Para Thais Roque, coach com formação na área de Gestão Estratégica e Recursos Humanos pela FGV e Coaching e Gerenciamento de Negócios pela New York University (NYU), ficar muito tempo desempregado, invariavelmente, afeta a autoestima e a confiança de muitos. “A insegurança diante dos questionamentos de um recrutador é grande, especialmente na hora de explicar os motivos de estar tanto tempo fora do mercado”, alerta.

Para a especialista, é fundamental deixar claro que os meses parados não foram disperdiçados. Ao contrário,o tempo foi usado para se reciclar, fazer cursos, aprender e voltar ao trabalho ainda mais preparado do que antes. “O desânimo, o medo e a insegurança não podem predominar. O candidato deve ser transparente e franco com relação ao momento vivido, mas, ao mesmo tempo, mostrar-se confiante e seguro de que está pronto para dar o melhor de si na nova oportunidade.”

Thais Roque afirma que os longos períodos de desemprego podem afetar diretamente o humor e a postura do candidato, e isso pode transparecer em uma entrevista, fazendo com que, embora preparado, seja deixado de lado.

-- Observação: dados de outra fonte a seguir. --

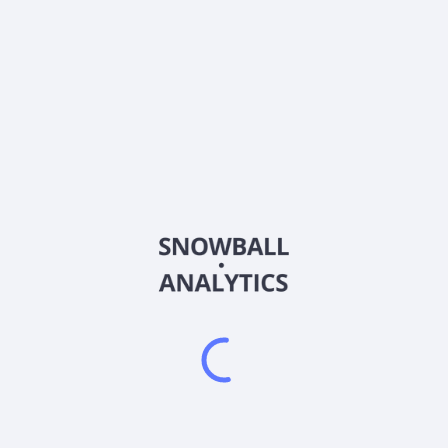
About the company
Ticker
AHRBS
ISIN
Country
Other
Sector (GICS)
Other
Frequently asked questions
What sector does AHRBS (AHRBS) operate in?
What is AHRBS (AHRBS) current stock price?
Does AHRBS (AHRBS) pay dividends?
What is AHRBS (AHRBS) beta (volatility) score?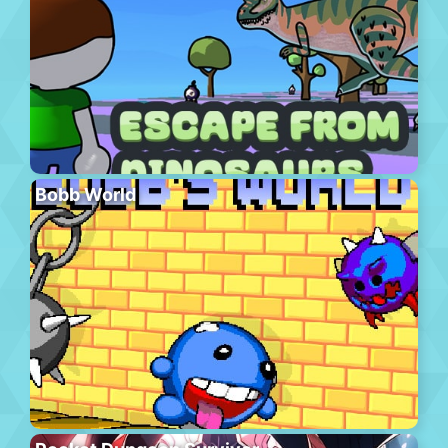
Bobb World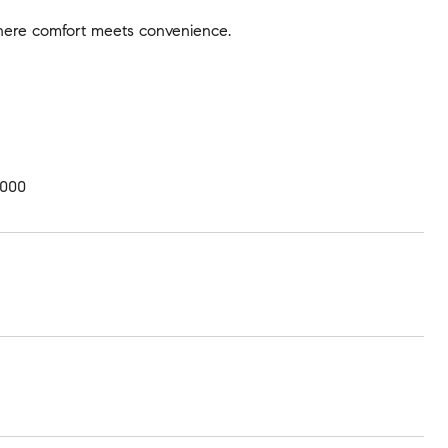
where comfort meets convenience.
,000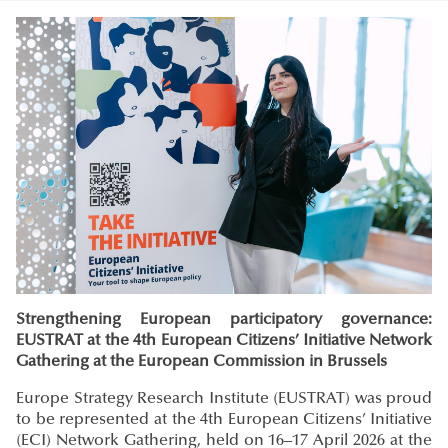
Strengthening European participatory governance:
EUSTRAT at the 4th European Citizens’ Initiative Network
Gathering at the European Commission in Brussels
Europe Strategy Research Institute (EUSTRAT) was proud
to be represented at the 4th European Citizens’ Initiative
(ECI) Network Gathering, held on 16–17 April 2026 at the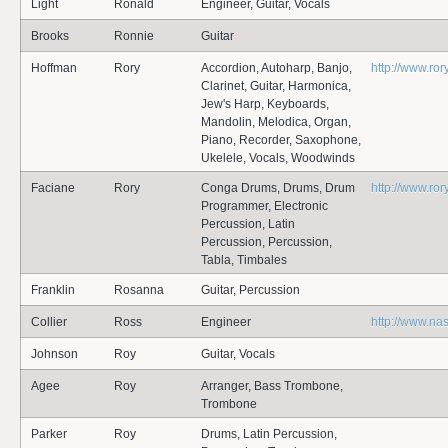
Light
Ronald
Engineer, Guitar, Vocals
Brooks
Ronnie
Guitar
Hoffman
Rory
Accordion, Autoharp, Banjo,
http://www.ro
Clarinet, Guitar, Harmonica,
Jew's Harp, Keyboards,
Mandolin, Melodica, Organ,
Piano, Recorder, Saxophone,
Ukelele, Vocals, Woodwinds
Faciane
Rory
Conga Drums, Drums, Drum
http://www.ro
Programmer, Electronic
Percussion, Latin
Percussion, Percussion,
Tabla, Timbales
Franklin
Rosanna
Guitar, Percussion
Collier
Ross
Engineer
http://www.na
Johnson
Roy
Guitar, Vocals
Agee
Roy
Arranger, Bass Trombone,
Trombone
Parker
Roy
Drums, Latin Percussion,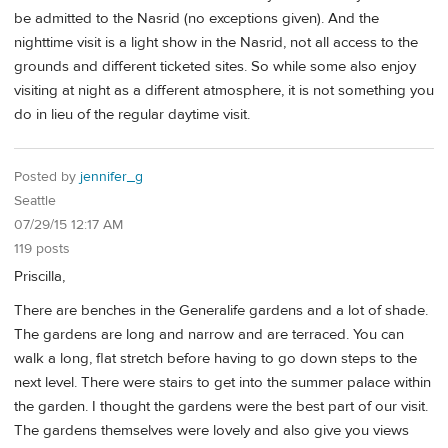
be admitted to the Nasrid (no exceptions given). And the
nighttime visit is a light show in the Nasrid, not all access to the
grounds and different ticketed sites. So while some also enjoy
visiting at night as a different atmosphere, it is not something you
do in lieu of the regular daytime visit.
Posted by
jennifer_g
Seattle
07/29/15 12:17 AM
119 posts
Priscilla,
There are benches in the Generalife gardens and a lot of shade.
The gardens are long and narrow and are terraced. You can
walk a long, flat stretch before having to go down steps to the
next level. There were stairs to get into the summer palace within
the garden. I thought the gardens were the best part of our visit.
The gardens themselves were lovely and also give you views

É preciso entender que o momento econômico do país é um dos mais graves dos últimos 25 anos, empresas fazem cortes, ajustes e bons profissionais perdem seus postos, infelizmente. “Aprendizados e lições tiradas dos últimos acontecimentos podem ajudar a manter a confiança em alta, e também é bom sempre analisar com clareza a posição no mercado e as oportunidades para aquele profissional. Cada setor, cada área tem uma característica, tem maior ou menor velocidade de recolocação, mesmo nas crises”, explica Thais, lembrando que ter consciência do que acontece e tratar isso com clareza, mostra maturidade e preparo para um novo momento profissional.